• Work order
Copy exactly. Begin with the line that contains "pinky tip: (488, 491)" and stop after the last line of the records.

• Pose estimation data
*** Block opens ***

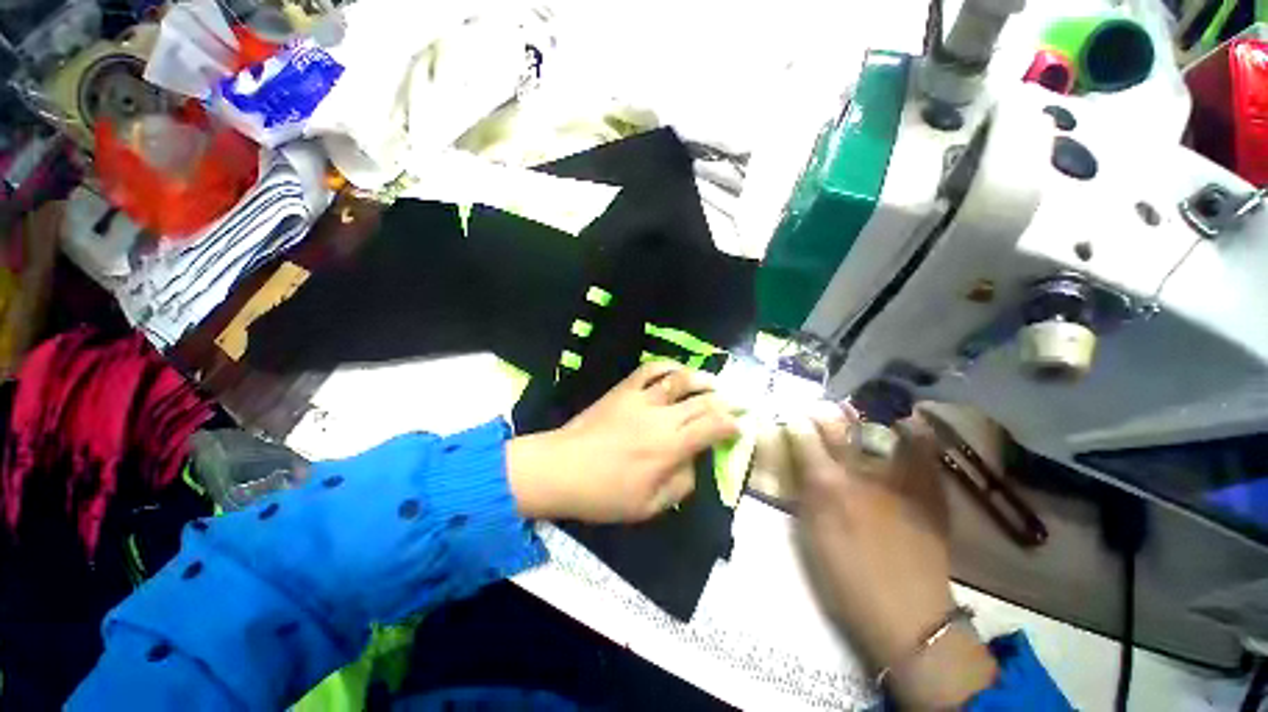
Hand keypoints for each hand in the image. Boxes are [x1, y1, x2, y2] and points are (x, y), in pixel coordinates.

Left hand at [507, 362, 738, 522]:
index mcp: (670, 447)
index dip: (732, 424)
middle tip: (737, 403)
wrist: (560, 468)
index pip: (713, 427)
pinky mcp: (623, 390)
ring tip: (713, 383)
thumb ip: (680, 484)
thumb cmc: (603, 494)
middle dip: (726, 401)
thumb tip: (692, 463)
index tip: (740, 427)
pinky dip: (667, 365)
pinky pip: (649, 369)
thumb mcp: (648, 506)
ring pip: (680, 379)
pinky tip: (677, 370)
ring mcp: (641, 399)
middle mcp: (661, 417)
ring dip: (702, 378)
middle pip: (703, 401)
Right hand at [772, 403, 997, 707]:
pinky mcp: (926, 490)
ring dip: (863, 415)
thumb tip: (796, 466)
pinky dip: (914, 433)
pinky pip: (922, 450)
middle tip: (818, 409)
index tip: (790, 415)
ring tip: (857, 408)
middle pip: (836, 425)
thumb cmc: (847, 581)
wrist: (910, 616)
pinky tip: (907, 423)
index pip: (802, 435)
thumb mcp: (810, 536)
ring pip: (877, 429)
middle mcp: (859, 472)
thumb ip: (802, 494)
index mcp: (826, 484)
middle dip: (823, 412)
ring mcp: (896, 478)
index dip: (794, 420)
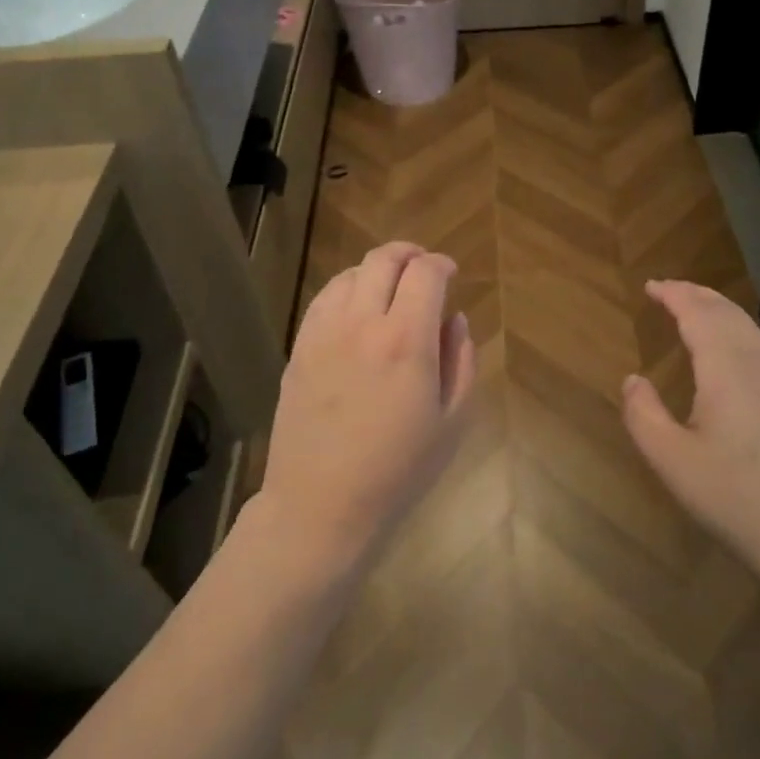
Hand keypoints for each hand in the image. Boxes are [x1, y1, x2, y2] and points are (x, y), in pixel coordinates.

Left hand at [259, 242, 476, 567]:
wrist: (321, 504)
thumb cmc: (398, 470)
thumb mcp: (452, 421)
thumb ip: (460, 360)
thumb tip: (453, 319)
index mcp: (407, 340)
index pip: (425, 274)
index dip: (442, 264)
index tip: (451, 272)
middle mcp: (362, 323)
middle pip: (383, 260)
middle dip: (410, 254)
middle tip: (424, 267)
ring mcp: (323, 333)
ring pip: (350, 274)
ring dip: (376, 270)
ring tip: (391, 288)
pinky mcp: (299, 349)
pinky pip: (323, 300)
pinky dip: (346, 290)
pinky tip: (356, 310)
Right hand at [620, 280, 759, 585]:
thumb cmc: (737, 497)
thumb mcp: (672, 461)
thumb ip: (643, 414)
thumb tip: (633, 379)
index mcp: (726, 366)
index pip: (697, 311)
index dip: (673, 294)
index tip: (650, 286)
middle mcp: (758, 361)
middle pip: (726, 311)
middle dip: (695, 294)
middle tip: (668, 291)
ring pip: (748, 327)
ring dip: (718, 311)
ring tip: (695, 312)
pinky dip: (737, 332)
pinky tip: (731, 354)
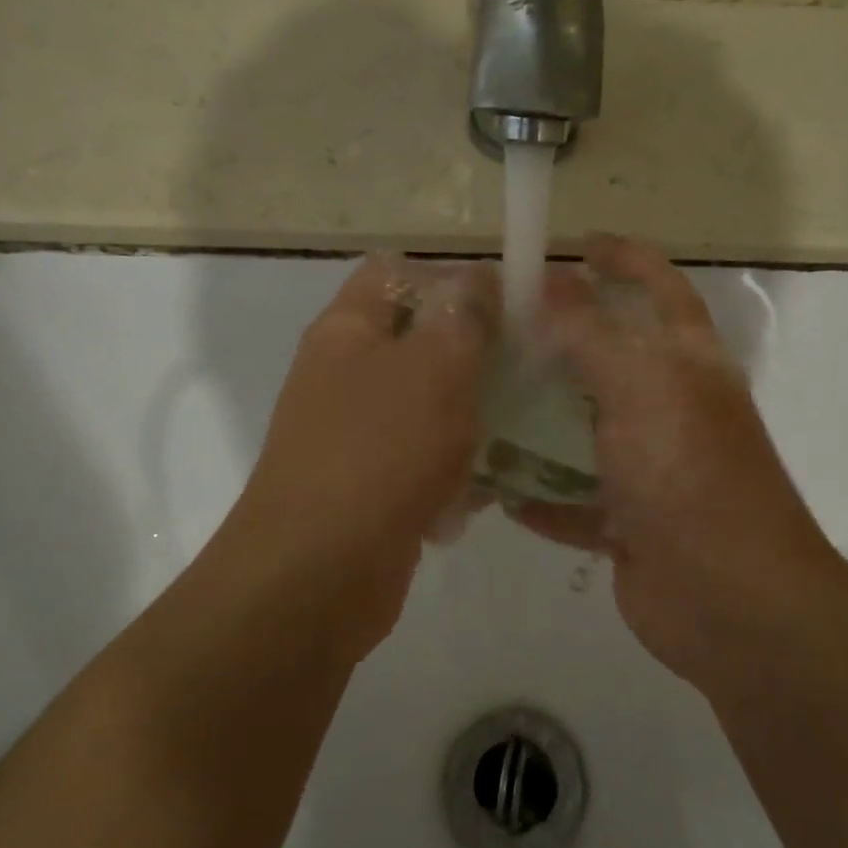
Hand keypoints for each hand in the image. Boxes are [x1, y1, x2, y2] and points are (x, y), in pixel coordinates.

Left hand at [223, 255, 497, 650]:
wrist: (319, 574)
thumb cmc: (380, 452)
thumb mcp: (436, 367)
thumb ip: (465, 316)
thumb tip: (479, 280)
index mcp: (348, 330)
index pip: (396, 273)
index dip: (451, 278)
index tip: (508, 307)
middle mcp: (346, 376)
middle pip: (418, 342)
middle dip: (474, 354)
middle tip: (528, 371)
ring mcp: (357, 435)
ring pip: (428, 406)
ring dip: (472, 417)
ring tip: (520, 430)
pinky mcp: (373, 487)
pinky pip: (424, 462)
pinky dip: (455, 472)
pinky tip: (488, 491)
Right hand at [509, 236, 845, 690]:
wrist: (729, 599)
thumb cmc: (687, 473)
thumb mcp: (639, 386)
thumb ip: (590, 332)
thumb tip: (550, 280)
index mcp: (688, 365)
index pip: (660, 290)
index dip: (625, 259)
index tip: (577, 243)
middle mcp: (673, 410)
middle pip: (612, 362)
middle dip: (563, 343)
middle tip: (500, 330)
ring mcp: (652, 471)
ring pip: (586, 433)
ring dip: (541, 423)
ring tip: (481, 405)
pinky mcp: (630, 525)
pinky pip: (575, 503)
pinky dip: (542, 498)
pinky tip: (498, 492)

*** Block closes ***

• Exercise result
pinky tip: (488, 491)
Right hand at [509, 236, 845, 690]:
wrist: (729, 599)
thumb cmc: (687, 473)
thumb mcp: (639, 386)
thumb ip: (590, 332)
thumb tip: (550, 280)
index mcp: (688, 365)
index pip: (660, 290)
index dip: (625, 259)
index tip: (577, 243)
middle mcp: (673, 410)
middle pip: (612, 362)
middle dip: (563, 343)
middle tip: (500, 330)
ring mcp: (652, 471)
ring pip: (586, 433)
ring dip: (541, 423)
ring tip: (481, 405)
pinky mcp: (630, 525)
pinky pip: (575, 503)
pinky dip: (542, 498)
pinky tip: (498, 492)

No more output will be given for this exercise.